Dave’s self-image because of his weight and lack of a job is so bad it’s hurting his relationship with his loving wife, Jean (Fiona Skinner).
But the six are not the Chippendales, more oily rags than oiled muscles and how they try and overcome their embarrassment and lack of co-ordination and their,em, deficiencies makes for some very funny moments During their first rehearsal, the six guys can’t dance in sync. While one is pivoting, another is doing something totally different. It’s not until Horse brings up the football that they finally begin to get their moves together. There’s terrific work from Louis Emerick’s Horse – who has a bad hip, Anthony Lewis’s Lomper – who is saved from suicide, Andrew Dunn’s Gerald – who hasn’t told his wife he’s been unemployed for 6 months and Chris Fountain’s Guy, each with their own back stories (or in Guy’s case, an imposing front story in his well-stocked briefs) that have brought them here.
I must also mention Pauline Fleming, playing multiple characters, but her role of Bee who whips down her knickers, baring her backside to all as she pee’s against the Club wall sets the tone for the entire play
Robert Jones’s set astonishingly amalgamates a derelict steel mill, a street, a dole office and a working men’s club.

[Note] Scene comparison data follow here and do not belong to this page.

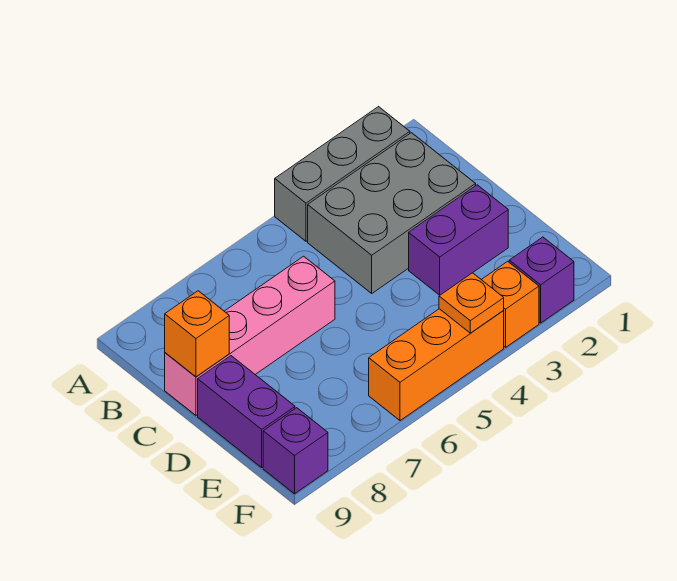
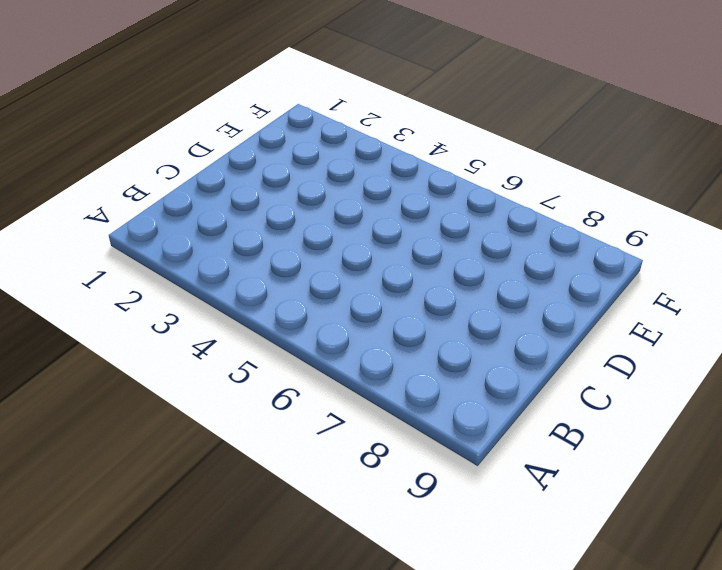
none -> grey brick A2:A4 level 1
none -> grey brick B2:C4 level 1

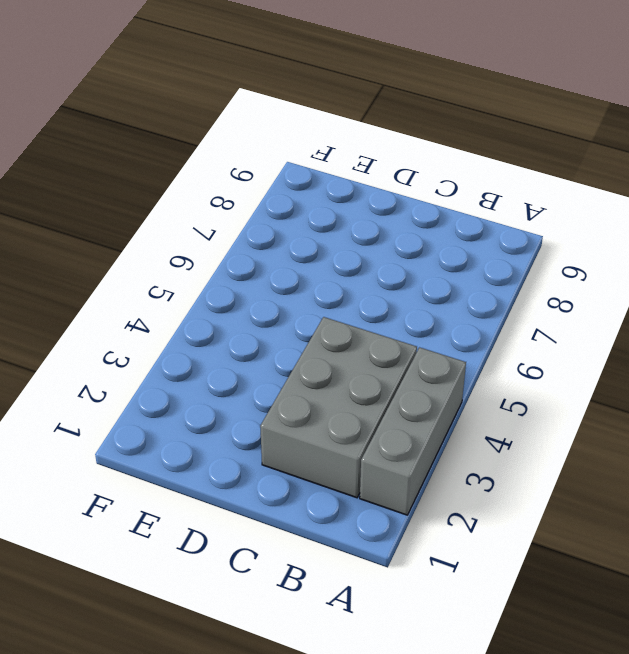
none -> pink brick C6:C9 level 1
none -> purple brick D2:D3 level 1

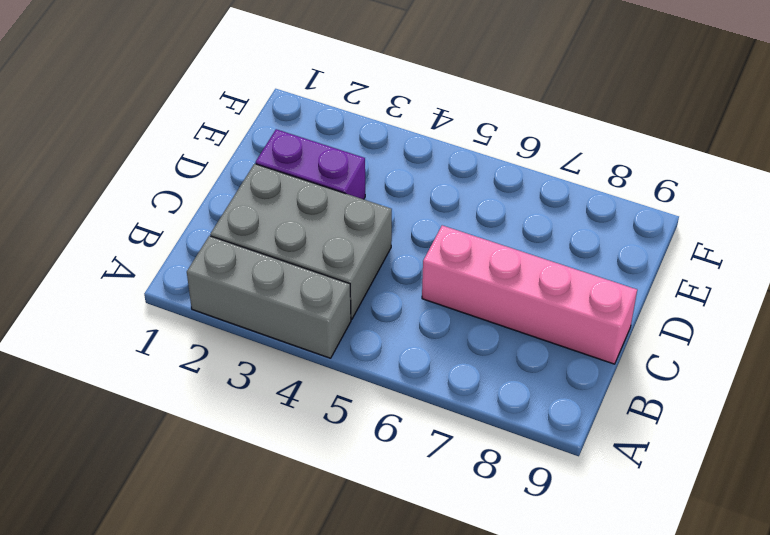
none -> purple brick D9:E9 level 1
none -> purple brick F2 level 1

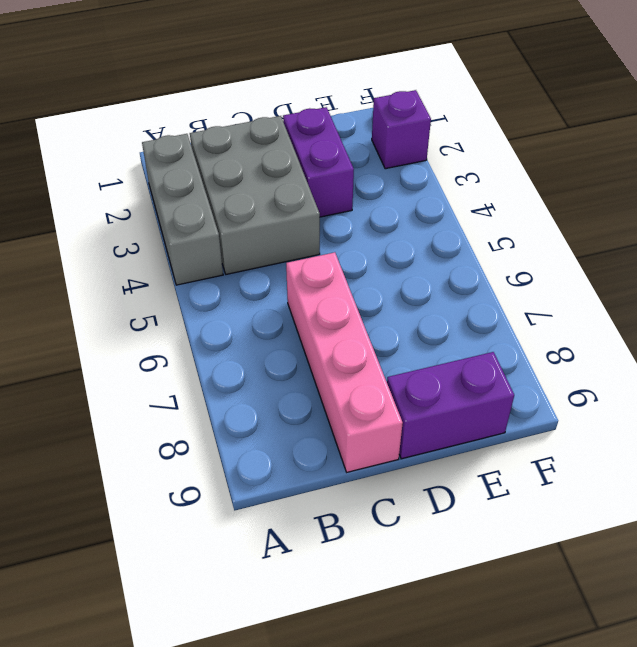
none -> orange brick F3 level 1
none -> orange brick F4:F6 level 1

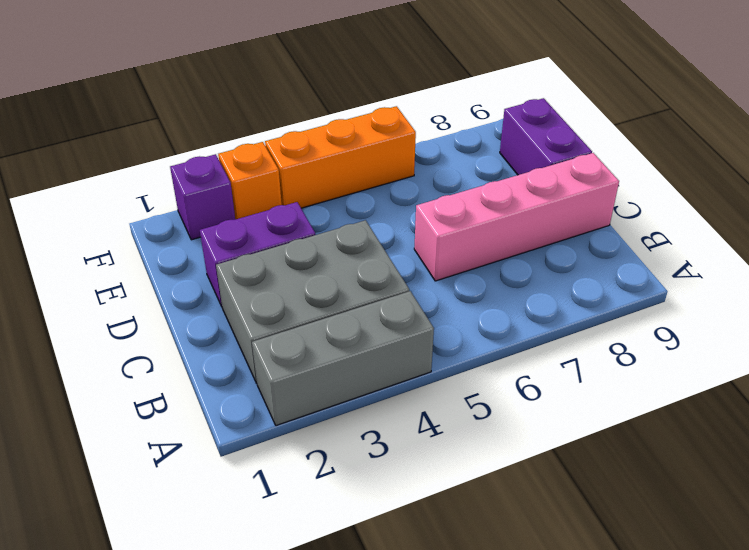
none -> purple brick F9 level 1
none -> orange brick C9 level 2

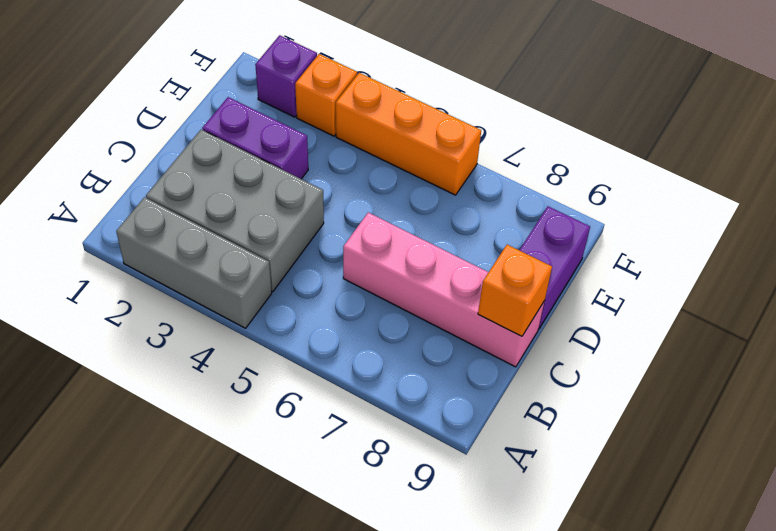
none -> purple brick F9 level 1
none -> orange plate F4 level 2

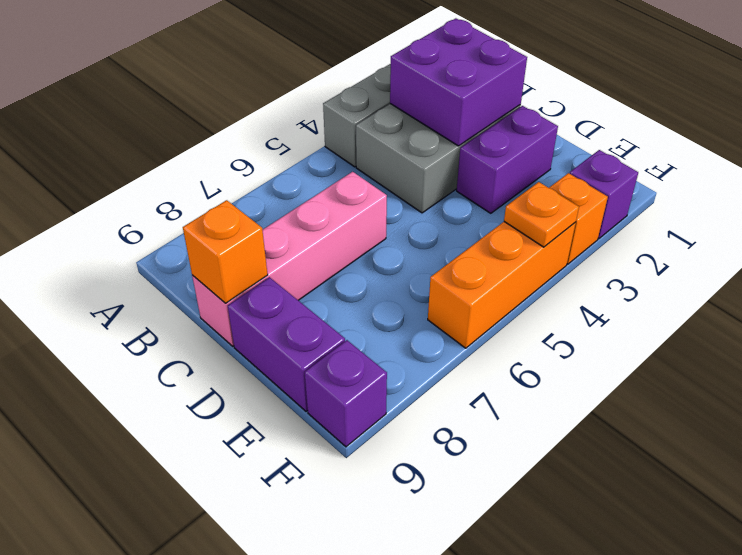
purple brick B2:C3 level 2 -> none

Jack Ryder’s self-effacing direction perfectly tempers laughter and sentiment. His cast is superb: a powerful ensemble of strong characterisations, all finely calibrated around the central father-son relationship so convincingly realised by Gaz and Nathan
Do the guys raise the cash? Do they learn to accept their bodies? Do they repair their relationships with their wives and child? And, do they take it all off?
You’ll have to see the show for the answers to those questions, but it’s definitely a show worth seeing in order to find out the answers to those questions. “The Full Monty” had the audience laughing hard, no matter their age or gender. It has adult content like language and sexual suggestions, but it’s a show you want to attend to let it all go and have a great night. I couldn’t laugh any harder than I did Monday night.